Probing Acetylcholine Signaling Timescales
Fatemeh Farokhi Moghadam, Blanca Erika Gutiérrez-Guzmán, Xihui Zheng, Mina Parsa, Lojy Maged Hozyen, and Holger Dannenberg
(see article e0133252025)
Acetylcholine signaling in the septo-hippocampal pathway supports behaviors and cognitive functions such as memory. But memory acquisition involves neurotransmission at a variety of timescales. What are the dynamics of acetylcholine neurotransmission? In this issue, Farokhi Moghadam et al. used fiber photometry in mice to measure acetylcholine signaling at subsecond timescales as the mice performed a memory task. The authors discovered that acetylcholine signaling in the septo-hippocampal pathway occurred at a range of timescales. Fast signaling correlated with transient visits to new object locations, body movements, running speed, and transitioning between behavioral states. Slower timescales of signaling were associated with changes in environments. According to the authors, this work advances understanding of how acetylcholine supports acquisition and retrieval of memories across multiple timescales during navigation.
Shown is a calcium indicator expressed only in cholinergic neurons. Green indicates jGCaMP7/8 fluorescence, magenta indicates a marker for cholinergic neurons, and white shows colocalization. See Farokhi Moghadam et al. for more information.

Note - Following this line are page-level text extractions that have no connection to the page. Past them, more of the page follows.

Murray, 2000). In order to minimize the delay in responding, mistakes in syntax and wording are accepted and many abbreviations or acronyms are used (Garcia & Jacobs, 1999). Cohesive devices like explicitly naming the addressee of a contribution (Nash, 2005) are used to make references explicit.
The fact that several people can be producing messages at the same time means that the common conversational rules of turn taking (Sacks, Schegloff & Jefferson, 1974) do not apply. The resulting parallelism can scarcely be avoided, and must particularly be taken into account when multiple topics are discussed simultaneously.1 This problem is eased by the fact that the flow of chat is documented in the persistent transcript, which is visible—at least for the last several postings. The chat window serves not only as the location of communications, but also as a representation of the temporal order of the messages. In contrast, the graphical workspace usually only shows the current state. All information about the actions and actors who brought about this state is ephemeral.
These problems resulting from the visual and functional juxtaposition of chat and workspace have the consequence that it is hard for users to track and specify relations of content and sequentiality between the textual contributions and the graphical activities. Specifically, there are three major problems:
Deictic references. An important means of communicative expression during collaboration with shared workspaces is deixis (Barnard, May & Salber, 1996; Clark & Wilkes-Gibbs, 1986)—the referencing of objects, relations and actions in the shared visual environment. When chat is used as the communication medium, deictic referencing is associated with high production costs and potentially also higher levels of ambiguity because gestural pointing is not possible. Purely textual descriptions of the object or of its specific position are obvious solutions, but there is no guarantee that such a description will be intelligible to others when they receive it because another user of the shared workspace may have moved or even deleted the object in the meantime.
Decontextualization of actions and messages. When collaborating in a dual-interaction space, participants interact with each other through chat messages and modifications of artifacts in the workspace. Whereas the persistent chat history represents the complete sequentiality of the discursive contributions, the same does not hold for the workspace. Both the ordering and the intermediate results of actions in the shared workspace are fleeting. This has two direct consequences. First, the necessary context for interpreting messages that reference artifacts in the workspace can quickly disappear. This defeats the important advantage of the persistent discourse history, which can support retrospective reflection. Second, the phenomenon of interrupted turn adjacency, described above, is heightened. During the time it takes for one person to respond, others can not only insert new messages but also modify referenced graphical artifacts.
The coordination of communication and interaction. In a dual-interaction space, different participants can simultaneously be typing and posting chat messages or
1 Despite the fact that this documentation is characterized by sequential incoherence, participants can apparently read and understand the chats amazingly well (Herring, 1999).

How Interictal Spikes Impair Memory in Epilepsy
Justin D. Yi, Maryam Pasdarnavab, Laura Kueck, Gergely Tarcsay, and Laura A. Ewell
(see article e0193252025)
People with temporal lobe epilepsy experience interictal spikes, which are synchronous bursts of neural activity in the hippocampus that occur between seizures. Do interictal spikes influence hippocampal-mediated memory? Yi, Pasdarnavab, and colleagues recorded hippocampal activity in a mouse model of epilepsy as male mice pursued rewards in a maze. Interictal spikes correlated with worse task performance depending on where the spikes occurred with regard to the task. When the hippocampal spiking activity occurred in reward-related areas of the maze, mice performed the task successfully. The authors used machine learning to discover that interictal spikes at reward-related maze sites were stronger than when the spikes occurred in non-reward-related areas. Providing more mechanistic insight, a neural network model showed that when this spiking occurred in spatially dispersed areas as mice freely roamed the maze, it disrupted hippocampal replay of salient areas to worsen task performance. These findings suggest that interictal spikes can indeed impair memory but this impairment depends on external spatial context.